(Fonte):
Il pamphlet non solo è rivolto alla storiografia musicale che in oltre due secoli dalla morte di W.A. Mozart si è esercitata nel convalidare ad oltranza la sacralità intangibile del famoso Requiem – unico indivisibile autore della partitura il salisburghese –, non solo quindi smonta e mette in berlina storiche operazioni della musicografia mozartiana risalenti al celeberrimo Hermann Abert (anche a danno del grande storico e filologo Otto Jahn, vero e degno biografo di Mozart, secondo il critico italiano), ma con la scoperta e lo studio di documenti di prima mano ed inediti, rinvenuti dallo stesso Buscaroli, ricostruisce la vera storia della composizione musicale, la sua difficile e tragica gestazione, le varie manomissioni inferte da Constanze Weber, moglie di Mozart, gli incarichi di questa al Sussmayr e all’Eybler per conferire forma completa alla partitura, facendone comunque e sempre risalire l’impianto e la struttura linguistico-creativa al marito, immaturamente scomparso, e dopo avere costruito il mito che questi abbia atteso alla partitura fin sul punto di esalare l’ultimo respiro, così da fornire all’uomo comune di tutte le epoche l’immagine, a misura dell’ordinary people, della vita del tragico genio musicale mozartiano. I bersagli polemici di Buscaroli sono da un lato le vere e proprie falsificazioni che la storiografia musicale ha innalzato su quest’opera postuma di Mozart, dall’altro egli intende ripristinare il nesso tra biografia e creazione artistica, secondo la lezione epistemologica nietschziana, la cui elusione ha consentito agli estetizzanti storici della musica di accreditare come vere pressoché tutte le bugie, a buon mercato, e le manipolazioni che Constanze nella sua avidità di erede universale del musicista pose in essere, durante l’arco di tutta la sua lunga esistenza, per lucrare sul Requiem (e su tutti gli altri manoscritti del marito in suo possesso), e nascondere al tempo stesso le vere circostanze per le quali Mozart nel fatidico e fatale per lui 1791 aveva tenuto completamente all’oscuro la moglie a riguardo del Requiem.
La tesi fondamentale del pamphlet di Piero Buscaroli è che la decisione di Mozart di scrivere un Requiem, dietro compenso, per il conte Walsegg-Stuppach, rinunciando per sempre alla pubblicazione della partitura e alla paternità delle musiche, lasciando tutto al libero possesso ed arbitrio del nobile, avrebbe creato al compositore insanabili e insostenibili contraddizioni. Infatti, incassato dall’emissario del conte un modesto anticipo del compenso pattuito, dopo la composizione delle primissime parti, il Requiem si sarebbe rivelato un compito totalmente estraneo, come un vero e proprio atto di tradimento verso l’autenticità della sua musica e come un gesto autolesionistico nel momento nel quale opere come Il flauto magico e soprattutto La clemenza di Tito gli facevano riacquisire favore e consensi presso Leopoldo II e la corte imperiale. Di qui il rifiuto e rigetto dell’opera commissionata, ab imis fundamentis animi, da parte di Mozart e la conquista sofferta dopo l’iniziale maligno desiderio di comporre, vendicativamente e punitivamente, un Requiem a livello dello scolastico dilettantismo del professionale plagiario, conte Walsegg-Stuppach, di abbandonare del tutto l’impossibile composizione. Oggi, finalmente, l’apporto di Mozart al Requiem, di ben poco rilievo, è in via definitiva stabilito grazie alle notazioni e riflessioni di Piero Buscaroli confortato dalle confessioni-rivelazioni fattegli sia dall’attenta consultazione degli scritti di Friedrich Blume, dall’illuminato consiglio, negli anni, di amici come Giorgio Manera ed Ezra Pound, Winifred Von Mackensen, Maurizio Papini, per ultimo, sia, soprattutto, attraverso la copia della partitura, pubblicata in 2° edizione nel 1826 presso Offenbach a/M da Johann André.

(Dati grezzi):

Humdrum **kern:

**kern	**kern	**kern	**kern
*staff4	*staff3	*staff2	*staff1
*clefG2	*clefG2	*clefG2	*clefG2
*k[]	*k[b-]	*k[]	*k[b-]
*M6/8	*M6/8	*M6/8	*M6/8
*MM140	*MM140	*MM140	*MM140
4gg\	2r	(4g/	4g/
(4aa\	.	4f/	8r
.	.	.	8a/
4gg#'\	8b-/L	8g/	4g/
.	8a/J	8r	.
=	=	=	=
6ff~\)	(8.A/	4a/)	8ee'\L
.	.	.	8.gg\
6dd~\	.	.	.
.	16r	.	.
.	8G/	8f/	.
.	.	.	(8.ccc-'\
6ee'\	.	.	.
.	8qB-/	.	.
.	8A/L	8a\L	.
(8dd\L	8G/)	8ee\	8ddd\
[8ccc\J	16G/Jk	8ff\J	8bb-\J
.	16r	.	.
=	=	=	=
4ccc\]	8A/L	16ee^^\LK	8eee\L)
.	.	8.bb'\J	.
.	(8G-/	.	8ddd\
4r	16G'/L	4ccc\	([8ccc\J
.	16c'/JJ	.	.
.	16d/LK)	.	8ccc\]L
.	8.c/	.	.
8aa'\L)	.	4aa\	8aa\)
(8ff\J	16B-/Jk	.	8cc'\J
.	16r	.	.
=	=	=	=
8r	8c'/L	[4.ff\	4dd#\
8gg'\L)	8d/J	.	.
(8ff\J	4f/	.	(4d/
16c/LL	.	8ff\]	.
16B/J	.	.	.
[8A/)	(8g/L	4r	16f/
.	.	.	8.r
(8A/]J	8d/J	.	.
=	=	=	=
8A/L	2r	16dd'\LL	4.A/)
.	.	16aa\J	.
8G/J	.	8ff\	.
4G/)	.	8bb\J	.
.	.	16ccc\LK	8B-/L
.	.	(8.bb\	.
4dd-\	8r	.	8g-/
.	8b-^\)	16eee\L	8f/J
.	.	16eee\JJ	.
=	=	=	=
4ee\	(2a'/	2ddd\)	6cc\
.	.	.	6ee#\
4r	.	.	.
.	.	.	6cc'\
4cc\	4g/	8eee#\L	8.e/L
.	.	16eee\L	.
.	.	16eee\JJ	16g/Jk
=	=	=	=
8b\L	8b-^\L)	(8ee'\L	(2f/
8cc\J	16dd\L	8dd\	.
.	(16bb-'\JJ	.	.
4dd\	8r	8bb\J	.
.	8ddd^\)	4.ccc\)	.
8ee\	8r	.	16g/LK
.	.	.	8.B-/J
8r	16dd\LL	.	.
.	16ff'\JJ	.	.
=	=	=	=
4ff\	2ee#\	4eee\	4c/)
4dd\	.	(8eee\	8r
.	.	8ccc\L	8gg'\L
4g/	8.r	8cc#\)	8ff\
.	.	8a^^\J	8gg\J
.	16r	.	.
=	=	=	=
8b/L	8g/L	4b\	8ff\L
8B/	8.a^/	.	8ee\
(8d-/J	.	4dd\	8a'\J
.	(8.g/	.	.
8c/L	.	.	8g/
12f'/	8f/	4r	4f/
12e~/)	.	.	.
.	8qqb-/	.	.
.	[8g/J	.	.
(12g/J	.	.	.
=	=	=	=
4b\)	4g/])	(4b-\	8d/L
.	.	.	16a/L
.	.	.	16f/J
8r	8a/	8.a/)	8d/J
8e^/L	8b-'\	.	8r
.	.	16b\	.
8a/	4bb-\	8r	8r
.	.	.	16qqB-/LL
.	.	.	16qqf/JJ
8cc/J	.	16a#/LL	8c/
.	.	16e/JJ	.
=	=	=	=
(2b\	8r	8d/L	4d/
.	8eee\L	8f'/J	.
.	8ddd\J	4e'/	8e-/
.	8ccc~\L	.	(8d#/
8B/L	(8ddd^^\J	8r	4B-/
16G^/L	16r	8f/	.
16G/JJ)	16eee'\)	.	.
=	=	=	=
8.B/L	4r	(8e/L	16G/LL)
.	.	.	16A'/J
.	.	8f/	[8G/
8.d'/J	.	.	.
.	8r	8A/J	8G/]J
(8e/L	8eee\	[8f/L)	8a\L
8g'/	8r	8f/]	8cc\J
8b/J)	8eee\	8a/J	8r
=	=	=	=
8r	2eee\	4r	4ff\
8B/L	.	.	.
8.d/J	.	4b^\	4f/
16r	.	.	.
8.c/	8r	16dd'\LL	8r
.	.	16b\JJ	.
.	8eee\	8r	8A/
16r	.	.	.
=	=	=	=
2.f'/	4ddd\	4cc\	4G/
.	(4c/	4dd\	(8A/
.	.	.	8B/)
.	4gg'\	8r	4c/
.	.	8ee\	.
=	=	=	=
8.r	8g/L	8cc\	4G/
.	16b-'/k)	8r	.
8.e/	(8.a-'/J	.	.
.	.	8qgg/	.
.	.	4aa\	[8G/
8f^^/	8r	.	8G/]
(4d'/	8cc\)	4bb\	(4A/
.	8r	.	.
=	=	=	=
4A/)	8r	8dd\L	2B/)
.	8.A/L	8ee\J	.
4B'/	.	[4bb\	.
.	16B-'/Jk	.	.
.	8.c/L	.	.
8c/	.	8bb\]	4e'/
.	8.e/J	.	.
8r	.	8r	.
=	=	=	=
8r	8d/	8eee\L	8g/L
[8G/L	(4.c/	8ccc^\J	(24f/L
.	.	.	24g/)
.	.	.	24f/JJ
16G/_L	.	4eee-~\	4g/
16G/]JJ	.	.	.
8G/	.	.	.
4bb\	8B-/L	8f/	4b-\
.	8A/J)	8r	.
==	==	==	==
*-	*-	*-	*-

(Cosa si chiede):
a. Traduci in inglese questa frase del testo sul Requiem di Mozart: «La tesi fondamentale del pamphlet di Piero Buscaroli è che la decisione di Mozart di scrivere un Requiem, dietro compenso, per il conte Walsegg-Stuppach, rinunciando per sempre alla pubblicazione della partitura e alla paternità delle musiche, lasciando tutto al libero possesso ed arbitrio del nobile, avrebbe creato al compositore insanabili e insostenibili contraddizioni.»
b. Nel testo sul Requiem di Mozart, in che anno e da chi fu pubblicata la seconda edizione della partitura?

(In risposta):
a. The fundamental thesis of Piero Buscaroli's pamphlet is that Mozart's decision to write a Requiem, for payment, for Count Walsegg-Stuppach, giving up forever the publication of the score and the authorship of the music, and leaving everything to the nobleman's free possession and discretion, would have created irreconcilable and untenable contradictions for the composer.

b. Nel 1826, da Johann André, a Offenbach a/M.